Leland C. Clark Jr. (December 4, 1918 – September 25, 2005) was an American biochemist born in Rochester, New York. He is most well known as the inventor of the Clark electrode, a device used for measuring oxygen in blood, water and other liquids. Clark is considered the "father of biosensors", and the modern-day glucose sensor used daily by millions of diabetics is based on his research. He conducted pioneering research on heart-lung machines in the 1940s and '50s and was holder of more than 25 patents. Although he developed a fluorocarbon-based liquid that could be breathed successfully by mice in place of air, his lifelong goal of developing artificial blood remained unfulfilled at the time of his death. He is the inventor of Oxycyte, a third-generation perfluorocarbon (PFC) therapeutic oxygen carrier designed to enhance oxygen delivery to damaged tissues.

==Professional life==
Clark received his B.S. degree in chemistry from Antioch College in 1941 and his Ph.D. in biochemistry and physiology from the University of Rochester in 1944. Clark began his professional career as an assistant professor of biochemistry at his alma mater, Antioch College, in Yellow Springs, Ohio. When he left Antioch in 1958, he was head of the department. From 1955 to 1958, he held a simultaneous appointment the University of Cincinnati College of Medicine as a Senior Research Associate in Pediatrics and Surgery. In 1958, Clark moved to Alabama to join the Department of Surgery, University of Alabama Medical College as an associate professor of biochemistry. He later became professor of biochemistry in the same department.

In 1962, he invented the first biosensor with Champ Lyons. Clark later became professor of research pediatrics at the Cincinnati Children’s Hospital Research Foundation in 1968 and remained there until he retired in 1991. Afterwards, he helped to found the company Synthetic Blood International, now known as Oxygen Biotherapeutics, Inc., which markets his invention Oxycyte.

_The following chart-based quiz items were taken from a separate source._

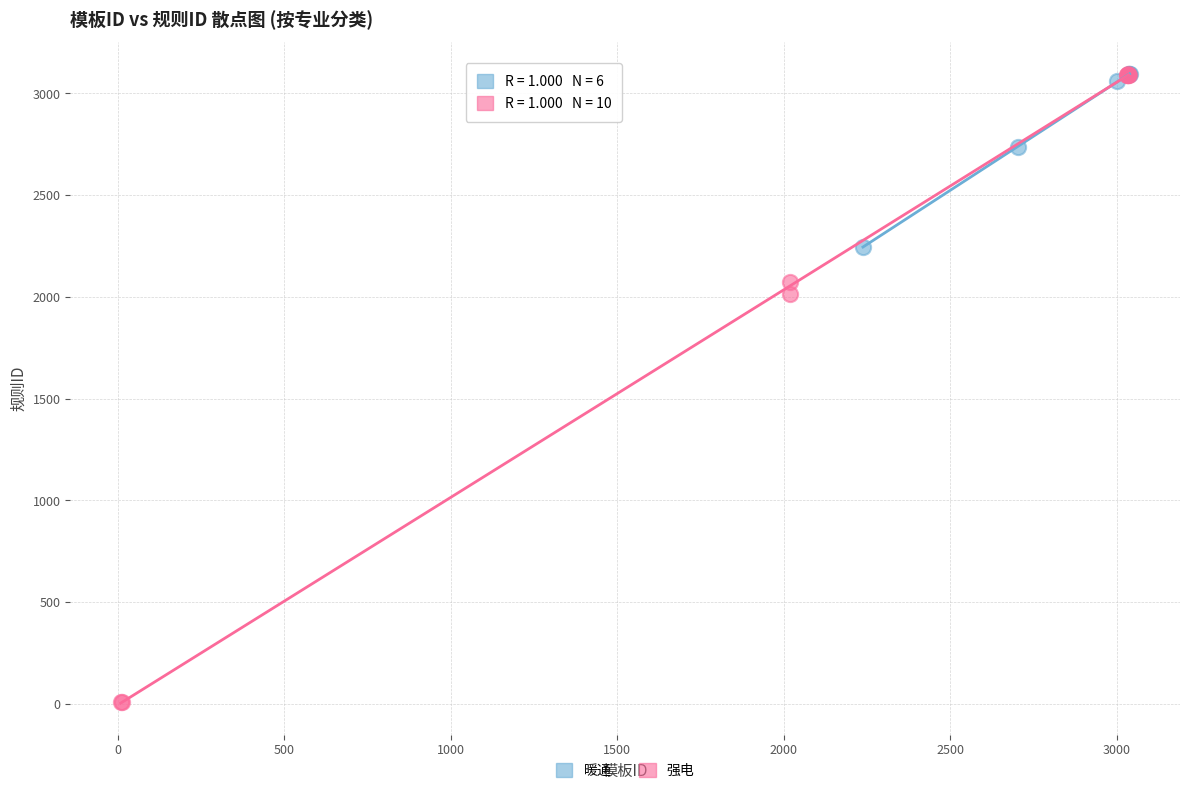

Which series reaches the minimum Y coordinate?

强电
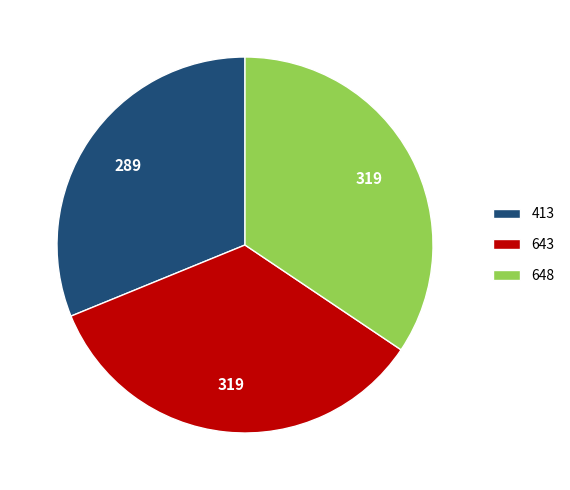

Which category has the smallest portion of the pie?

413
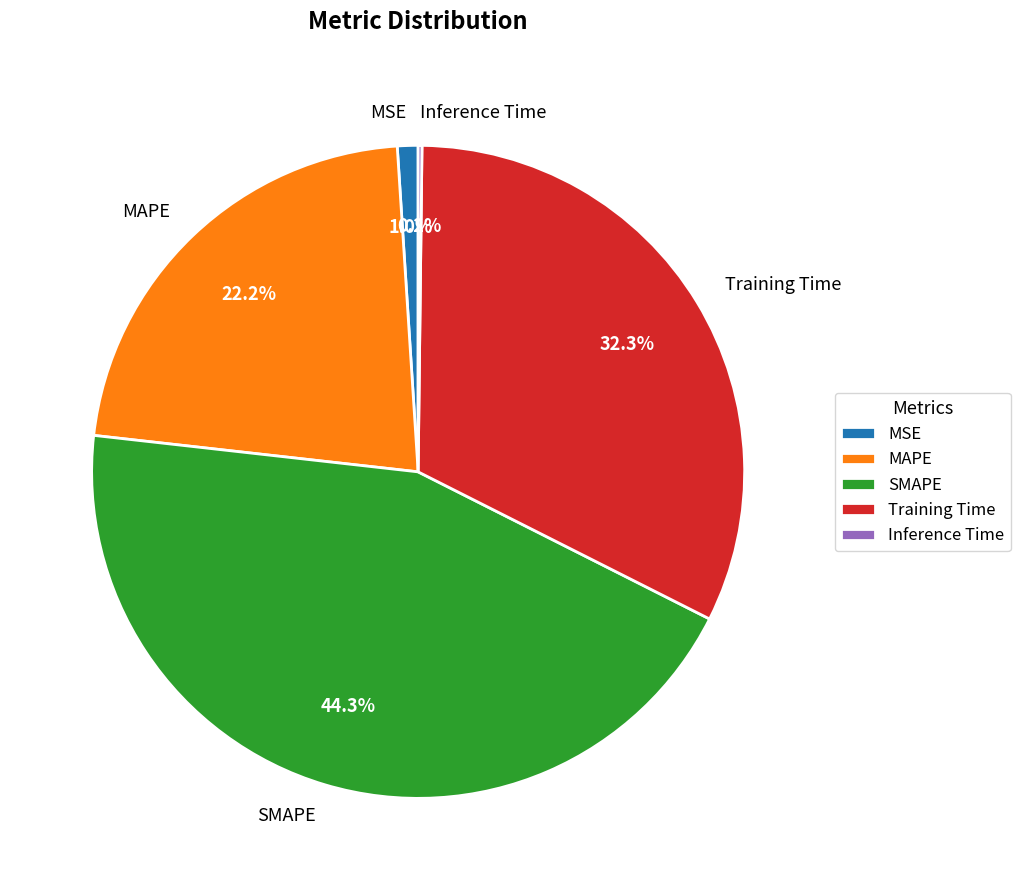

The SMAPE slice represents 53% of the pie. True or false?

False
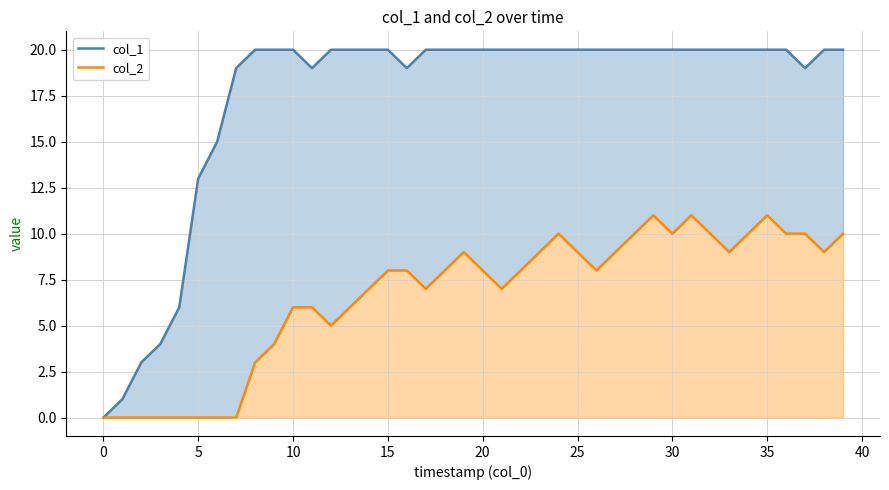

Count the number of data series in this chart.

2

Other Clark inventions were put into production and marketed by Yellow Springs Instrument Company.

He was a founding member of the Editorial Board of the scientific journal Biosensors & Bioelectronics in 1985.

==Personal life==
Clark was known as "Lee" to his friends. He met Eleanor Wyckoff while an undergraduate student at Antioch and they were married in 1939. She assisted him in his research throughout his career. They had four daughters.

==Honors and awards==
Dr. Clark received the following recognition for his work: National Research Council Fellowship (1941).
NIH Research Career Award (1962).
Distinguished Lecturer Award, American College of Chest Physicians (1975).
Honorary Doctor of Science, University of Rochester School of Medicine and Dentistry (1984).
Horace Mann Award for Service to Humanity, Antioch College (1984).
Heyrovsky Award in Recognition of the Invention of the Membrane-Covered Polarographic Oxygen Electrode (1985).
American Association for Clinical Chemistry Award for Outstanding Contributions to Clinical Chemistry (1989).
American Heart Association Samuel Kaplan Visionary Award (1991).
Enshrinement into the Engineering and Science Hall of Fame (1991).
Pharmacia Biosensor’s Sensational Contributions to the Advancement of Biosensor Technology Award (1992).
Daniel Drake Award for Outstanding Achievements in Research, University of Cincinnati College of Medicine (1993).
Elected to the National Academy of Engineering (1995).
National Academy of Engineering Fritz J. and Dolores H. Russ Prize (2005).

==Selected publications==
- Clark, L.C., Wolf, R., Granger, D., Taylor, Z. (1953). Continuous recording of blood oxygen tensions by polarography. Journal of Applied Physiology, 6: 189-193.
- Clark, L.C., Gollan, F. (1966). Survival of mammals breathing organic liquids equilibrated with oxygen at atmospheric pressure. Science, 152:1755–1756.